GIVING HER NOBEL Lecture 21 years after she was honoured with the peace prize, Burmese pro-democracy campaigner Aung San Suu Kyi said that the award made the road she had chosen “a less lonely path to follow”.
She said she has been trying to remember exactly how she felt after hearing about the award back in 1991 while she was still under house arrest.
“I think, I can no longer be sure, it was something like: ‘Oh, so they’ve decided to give it to me.’ It did not seem quite real because in a sense I did not feel myself to be quite real at that time.”
Often during my days of house arrest it felt as though I were no longer a part of the real world. There was the house which was my world, there was the world of others who also were not free but who were together in prison as a community, and there was the world of the free; each was a different planet pursuing its own separate course in an indifferent universe.
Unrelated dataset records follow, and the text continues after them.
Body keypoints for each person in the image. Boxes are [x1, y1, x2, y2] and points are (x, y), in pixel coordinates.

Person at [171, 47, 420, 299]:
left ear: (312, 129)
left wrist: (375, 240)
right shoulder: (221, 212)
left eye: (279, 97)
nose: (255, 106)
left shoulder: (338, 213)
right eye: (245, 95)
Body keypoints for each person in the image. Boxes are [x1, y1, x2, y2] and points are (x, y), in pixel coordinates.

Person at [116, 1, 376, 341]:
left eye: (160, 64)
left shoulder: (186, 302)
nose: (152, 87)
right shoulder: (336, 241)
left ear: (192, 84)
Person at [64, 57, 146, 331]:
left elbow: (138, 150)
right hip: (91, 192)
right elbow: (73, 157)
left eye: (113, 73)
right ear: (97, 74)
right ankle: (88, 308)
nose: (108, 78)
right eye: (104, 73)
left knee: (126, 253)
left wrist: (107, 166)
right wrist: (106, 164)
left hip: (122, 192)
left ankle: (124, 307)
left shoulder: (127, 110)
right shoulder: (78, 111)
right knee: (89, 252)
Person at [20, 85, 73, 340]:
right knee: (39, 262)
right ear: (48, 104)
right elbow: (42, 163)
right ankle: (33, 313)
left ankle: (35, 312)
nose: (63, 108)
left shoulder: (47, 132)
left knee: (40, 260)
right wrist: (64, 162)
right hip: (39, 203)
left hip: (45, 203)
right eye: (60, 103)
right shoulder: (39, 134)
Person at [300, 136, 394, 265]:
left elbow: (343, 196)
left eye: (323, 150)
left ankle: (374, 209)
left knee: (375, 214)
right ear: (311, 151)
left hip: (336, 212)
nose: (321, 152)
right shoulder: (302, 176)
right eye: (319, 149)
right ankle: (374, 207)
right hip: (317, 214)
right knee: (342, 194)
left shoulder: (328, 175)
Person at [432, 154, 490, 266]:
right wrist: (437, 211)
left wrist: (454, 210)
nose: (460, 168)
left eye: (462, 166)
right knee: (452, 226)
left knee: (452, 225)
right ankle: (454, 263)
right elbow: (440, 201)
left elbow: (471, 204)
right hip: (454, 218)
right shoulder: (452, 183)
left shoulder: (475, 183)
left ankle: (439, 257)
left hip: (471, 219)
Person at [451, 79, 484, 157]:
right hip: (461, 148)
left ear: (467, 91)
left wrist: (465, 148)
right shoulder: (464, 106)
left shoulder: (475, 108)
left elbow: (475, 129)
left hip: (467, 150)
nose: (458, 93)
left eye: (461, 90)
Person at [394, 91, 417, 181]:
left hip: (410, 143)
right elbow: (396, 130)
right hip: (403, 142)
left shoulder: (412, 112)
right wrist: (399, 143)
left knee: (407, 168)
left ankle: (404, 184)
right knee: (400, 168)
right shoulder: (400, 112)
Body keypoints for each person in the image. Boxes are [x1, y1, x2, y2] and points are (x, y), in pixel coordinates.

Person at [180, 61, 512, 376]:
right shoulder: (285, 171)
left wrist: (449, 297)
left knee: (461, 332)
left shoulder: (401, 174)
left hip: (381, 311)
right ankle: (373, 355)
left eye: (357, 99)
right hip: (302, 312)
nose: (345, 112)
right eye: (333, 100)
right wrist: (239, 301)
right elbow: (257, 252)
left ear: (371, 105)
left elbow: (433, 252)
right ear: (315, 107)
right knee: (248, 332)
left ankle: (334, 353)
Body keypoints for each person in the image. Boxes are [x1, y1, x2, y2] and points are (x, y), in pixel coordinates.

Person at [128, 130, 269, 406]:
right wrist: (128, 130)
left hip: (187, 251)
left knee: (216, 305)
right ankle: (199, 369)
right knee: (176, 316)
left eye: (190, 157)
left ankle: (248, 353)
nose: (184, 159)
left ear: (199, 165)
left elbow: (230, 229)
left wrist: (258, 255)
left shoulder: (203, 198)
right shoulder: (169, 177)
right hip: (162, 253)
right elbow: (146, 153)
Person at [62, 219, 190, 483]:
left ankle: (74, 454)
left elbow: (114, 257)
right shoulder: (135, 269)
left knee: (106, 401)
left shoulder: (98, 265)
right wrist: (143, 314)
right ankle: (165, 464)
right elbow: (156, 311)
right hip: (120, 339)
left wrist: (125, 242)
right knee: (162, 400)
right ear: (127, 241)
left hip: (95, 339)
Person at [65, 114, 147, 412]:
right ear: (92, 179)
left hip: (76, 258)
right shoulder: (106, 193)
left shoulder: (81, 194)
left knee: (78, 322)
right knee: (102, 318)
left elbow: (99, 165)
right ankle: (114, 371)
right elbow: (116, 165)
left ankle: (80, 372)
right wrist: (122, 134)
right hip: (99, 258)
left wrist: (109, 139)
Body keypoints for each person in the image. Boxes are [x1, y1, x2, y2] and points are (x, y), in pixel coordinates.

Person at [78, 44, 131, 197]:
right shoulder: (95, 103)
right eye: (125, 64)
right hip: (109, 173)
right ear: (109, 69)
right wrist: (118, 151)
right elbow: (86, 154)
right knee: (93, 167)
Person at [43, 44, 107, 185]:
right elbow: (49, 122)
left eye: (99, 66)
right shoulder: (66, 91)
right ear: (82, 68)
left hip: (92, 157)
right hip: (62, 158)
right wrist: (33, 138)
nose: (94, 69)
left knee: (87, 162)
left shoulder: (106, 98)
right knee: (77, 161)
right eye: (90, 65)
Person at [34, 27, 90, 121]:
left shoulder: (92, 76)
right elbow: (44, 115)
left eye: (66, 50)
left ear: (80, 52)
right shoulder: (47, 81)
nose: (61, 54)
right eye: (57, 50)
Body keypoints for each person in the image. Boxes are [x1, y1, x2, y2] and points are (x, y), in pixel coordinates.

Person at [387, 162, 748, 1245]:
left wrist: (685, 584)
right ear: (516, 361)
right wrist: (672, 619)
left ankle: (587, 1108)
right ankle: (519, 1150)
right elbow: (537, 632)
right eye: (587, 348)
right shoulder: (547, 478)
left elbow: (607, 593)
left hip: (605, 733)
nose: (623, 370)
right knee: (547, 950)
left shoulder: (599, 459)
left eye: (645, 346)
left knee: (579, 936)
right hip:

The Nobel Peace Prize did bring her back from the “isolated area” in which she lived and “more importantly”, it had drawn the attention of the world to the struggle for democracy and human rights in Burma, she added. “We were not going to be forgotten”.
Commenting on the current situation in her country, Suu Kyi believes that democracy campaigners’ endeavours are “beginning to bear fruit”.
“There have been changes in a positive direction; steps towards democratisation have been taken. If I advocate cautious optimism it is not because I do not have faith in the future but because I do not want to encourage blind faith,” she explained.
Before continuing to speak of my country, may I speak out for our prisoners of conscience. There still remain such prisoners in Burma. It is to be feared that because the best known detainees have been released, the remainder, the unknown ones, will be forgotten. I am standing here because I was once a prisoner of conscience. As you look at me and listen to me, please remember the often repeated truth that one prisoner of conscience is one too many.
“Those who have not yet been freed, those who have not yet been given access to the benefits of justice in my country number much more than one,” she continued after a round of applause. “Please remember them and do whatever is possible to effect their earliest, unconditional release.”
During her speech she said that when she joined the democracy movement, it never occurred to her that she may be the recipient of any prize or honour. ”The prize we were working for was a free, secure and just society where our people might be able to realize their full potential.”
Suu Kyi was released in 2010 and left her country for the first time in over two decades last month. She is due to travel to Dublin on Monday as part of a two-week trip which will also see her visit the UK, Switzerland and France.
Her son Alexander accepted the award on her behalf in 1991 as she feared that Burmese authorities would not allow her back into the country if she left.